- DIRECTIONS -
**1.** In the Child Abduction Act 1984 text, which offence do the Act's offences replace in England and Wales?
**2.** Transcribe the Child Abduction Act 1984 text word for word between "And see R v" and "or reasonable excuse.", inclusive.

- TEXT EXCERPT -
Content starts

The Child Abduction Act 1984 (c 37) is an Act of the Parliament of the United Kingdom. It creates offences that replace, in England and Wales, the offence of child stealing under section 56 of the Offences against the Person Act 1861.

Part I – Offences under the law of England and Wales

Section 1 – Offence of abduction of child by parent etc
Section 1(1) provides that, subject to sections 1(5) to (8), it is an offence for a person connected with a child under the age of sixteen to take or send the child out of the United Kingdom without the appropriate consent.

The following cases are relevant to this section:
R v C [1991] 2 FLR 252, [1991] Fam Law 522, CA
R v Sherry and El Yamani [1993] Crim LR 536, CA

Sentence

See section 4(1).

See the Crown Prosecution Service sentencing manual.

And see R v Brennan [2007] 2 Cr App R (S) 50

Section 2 – Offence of abduction of child by other persons
Section 2(1) provides that, subject to section 2(3), it is an offence for a person, other than one mentioned in section 2(2), to take or detain a child under the age of sixteen so as to remove him from the lawful control of any person having lawful control of him, or, so as to keep him out of the lawful control of any person entitled to lawful control of him. without lawful authority or reasonable excuse.

This section is disapplied by section 51 of the Children Act 1989 for any child who has been certified at risk and placed in a foster or care home.

The following cases are relevant:
R v Leather, 98 Cr App R 179, CA
R v Berry [1996] Crim LR 574, The Times, 29 January 1996, CA

Sentence

See section 4(1).

Content ends

- RECORDED INFORMATION -
Content starts

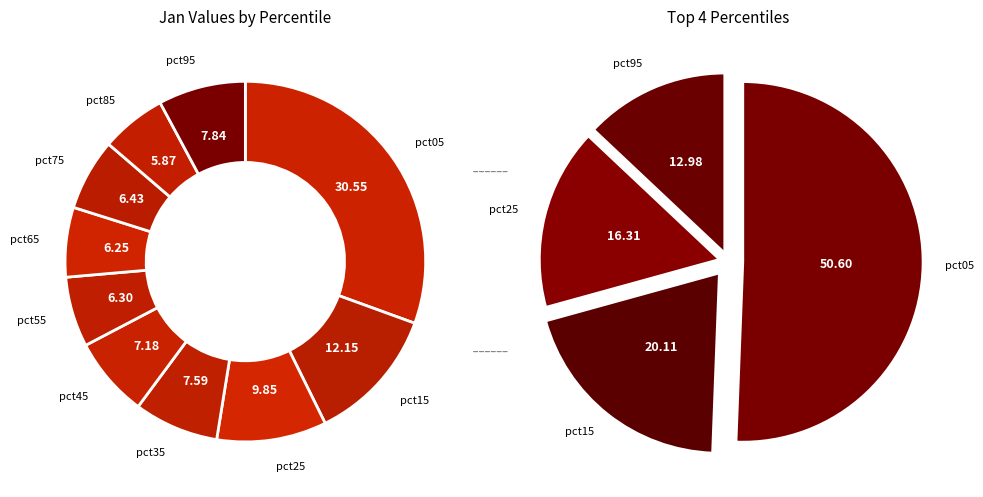

To the nearest percent, what is the average slice percentage?

10%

Content ends

- PER-TASK OUTPUTS -
**1.** The offence of child stealing under section 56 of the Offences against the Person Act 1861.

**2.**
And see R v Brennan [2007] 2 Cr App R (S) 50

Section 2 – Offence of abduction of child by other persons
Section 2(1) provides that, subject to section 2(3), it is an offence for a person, other than one mentioned in section 2(2), to take or detain a child under the age of sixteen so as to remove him from the lawful control of any person having lawful control of him, or, so as to keep him out of the lawful control of any person entitled to lawful control of him. without lawful authority or reasonable excuse.